Но провокативность Триеру, конечно, свойственна. Он и сам признает, что она – непременная составляющая хорошего кино (впрочем, добавляя, что провокативность ради провокативности ему неинтересна). Он вольно или невольно содействует раскрутке своих фильмов броскими фразами про Америку и Буша. В результате его имя – в отличие от имен других серьезных режиссеров – знают многие. И фильмы его тоже смотрят – пусть относительно – многие. Сокурова, если не считать трехмиллионные сборы – в одной только Америке – “Русского ковчега”, смотрят хуже.

Арт (с чем, конечно, не согласятся критики, рецензирующие современные выставки) уже давно во многом сводится к искусству провокации и самопиара. Серьезные проекты не востребованы, если они хотя бы отчасти не являются шоу.

В кино, судя по опытам Триера, провокация и самопиар тоже играют все большую роль.
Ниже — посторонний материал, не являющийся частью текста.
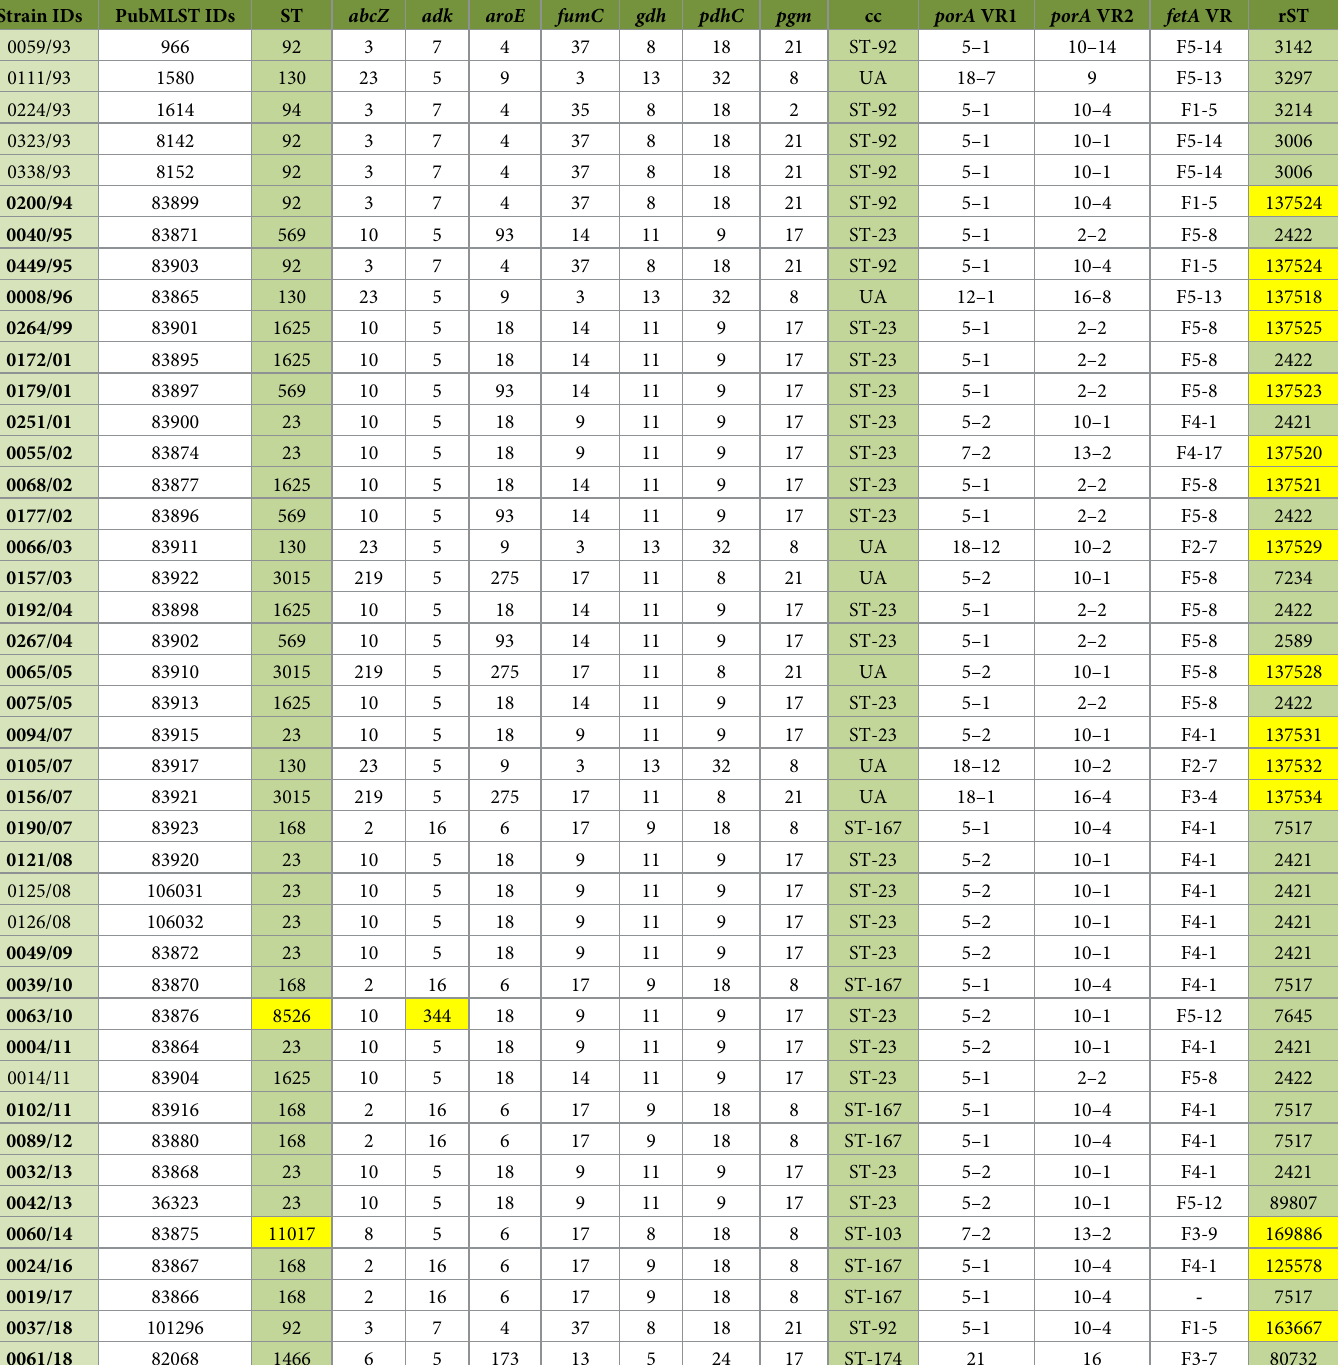
Table 1. Basic molecular characterization of N . meningitidis Y isolates collected in the Czech Republic from 1993 to 2018, (n =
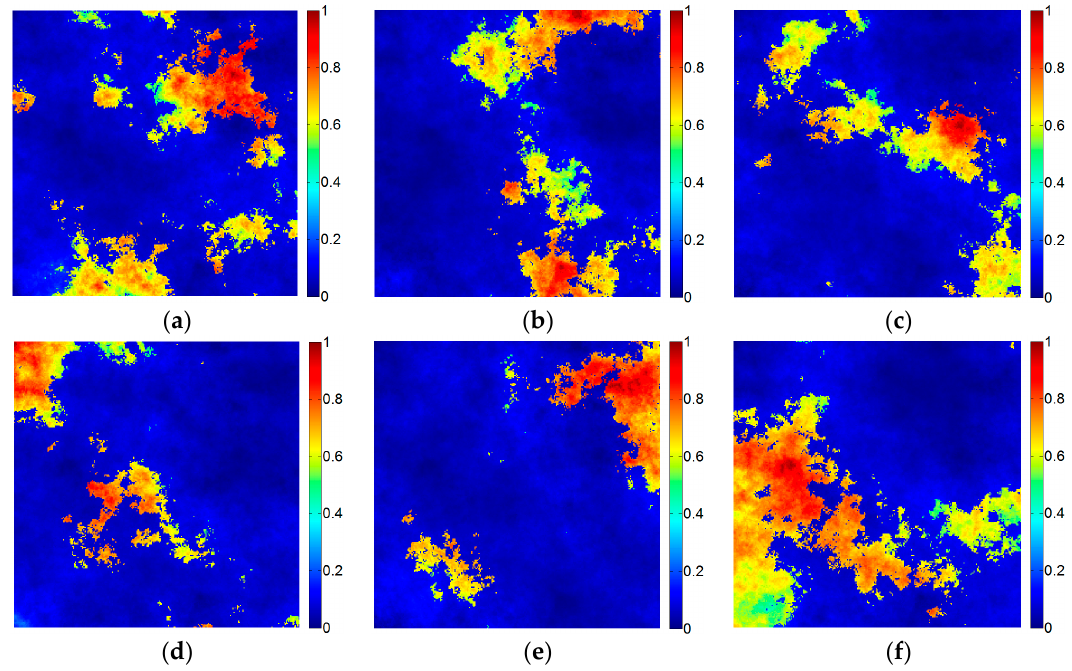
Figure 3. Abundance distributions considered for generating the simulated hyperspectral scene. ( a ) Abundance of Endmember 1; ( b ) abundance of Endmember 2; ( c ) abundance of Endmember 3; ( d ) abundance of Endmember 4; ( e ) abundance of Endmember 5; ( f ) abundance of Endmember 6. Table 1. Comparison between the Spectral Angle Distance (SAD) values of N-FINDR, Vertex Component Analysis (VCA), Discrete Particle Swarm Optimization (D-PSO), and MOAQPSO. SAD N-FINDR VCA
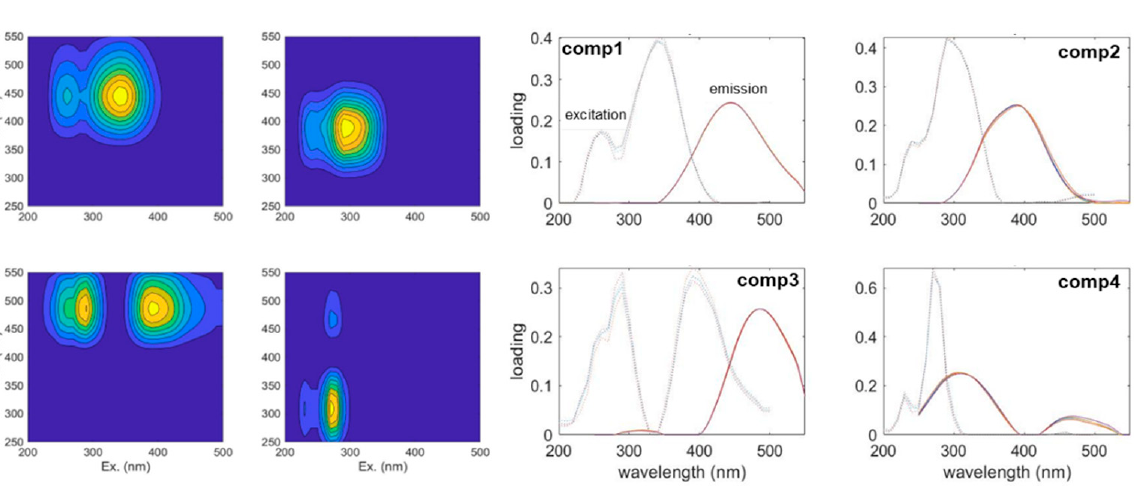
Figure 7. PARAFAC analysis process and result (taking FU dataset as an example).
Если бы Триер просто начал в конце 90-х снимать игровые фильмы в псевдодокументальном стиле, не родилась бы та безумная мода интеллектуалов на датское кино, которая возникла после публикации и пиара на Каннском фестивале манифеста Триера со товарищи “Догма-95”, ставшего первой громкой киноконституцией со времен французской “новой волны”. Тем более – после того как Триер начал выдавать правильным режиссерам номерные сертификаты на соответствие догмам “Догмы”. Манифест “Догмы” с его ограничительными правилами съемок истинного кино стал хорошим развлечением для интеллектуалов, став именно что шоу.
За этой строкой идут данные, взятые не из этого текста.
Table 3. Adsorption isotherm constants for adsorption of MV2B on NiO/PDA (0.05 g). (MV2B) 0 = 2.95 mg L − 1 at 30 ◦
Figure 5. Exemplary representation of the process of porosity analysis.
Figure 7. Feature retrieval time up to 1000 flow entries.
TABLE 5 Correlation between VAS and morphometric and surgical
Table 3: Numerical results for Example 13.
Другое дело, и это обнадеживающий факт для современного киноискусства, радикальное развитие киноязыка само по себе привлекает сегодня к режиссеру-новатору повышенный интерес. Сам киноязык становится тоже фактом развлечения – чему залогом упомянутый успех “Русского ковчега” или восторги по поводу эстетики “Догвилля” – “Мандерлея”, хотя Триер и не сопроводил их манифестом “Еще одна Догма-2001”.

Заметим при этом, что Триер – совсем не формалист. И (специально использую словечки из области шоу) “примочки-прибамбасы” “Догвилля” и “Мандерлея” порождены вовсе не тем, что ему элементарно хотелось сделать не такое кино, как прежде.

Трилогия USA – драма идей. Соответственно, Триер попытался придумать для нее такую форму, чтобы ничто лишнее не отвлекало зрителей от текста (к слову, фантастического – в том числе в нашем, очень хорошем переводе и дубляже) и характеров, т. е. игры актеров. Ларс фон Триер попытался вернуть кино в область высокой литературы, по отношению к которой оно обычно вторично, – в этом стремлении он близок тому же Сокурову, не зря оба вышли из шинели Тарковского, а Сокуров, не слишком замеченный в симпатиях к современным коллегам по профессии, в последних интервью стал упоминать Триера.

Еще более удивительная штука, которой добился Триер: в какой-то момент, при всех театральных условностях “Мандерлея”, начинаешь верить, будто подсматриваешь за реальностью. Такова, sorry за пафос, сила режиссерской и актерской правды. Если бы Триер, как заранее пообещал, натурально зарезал в кадре ослика, которого обитатели плантации сожрали во время голода (он отказался от уже снятой натуралистической сцены, получив сотни писем от лиг защиты животных), то, я уверен, включенную в фильм казнь одной несчастной негритянской старушки зрители тоже восприняли бы как реальную – и Триеру потом пришлось бы писать опровержения, что во время съемок ни одна старушка всерьез не пострадала.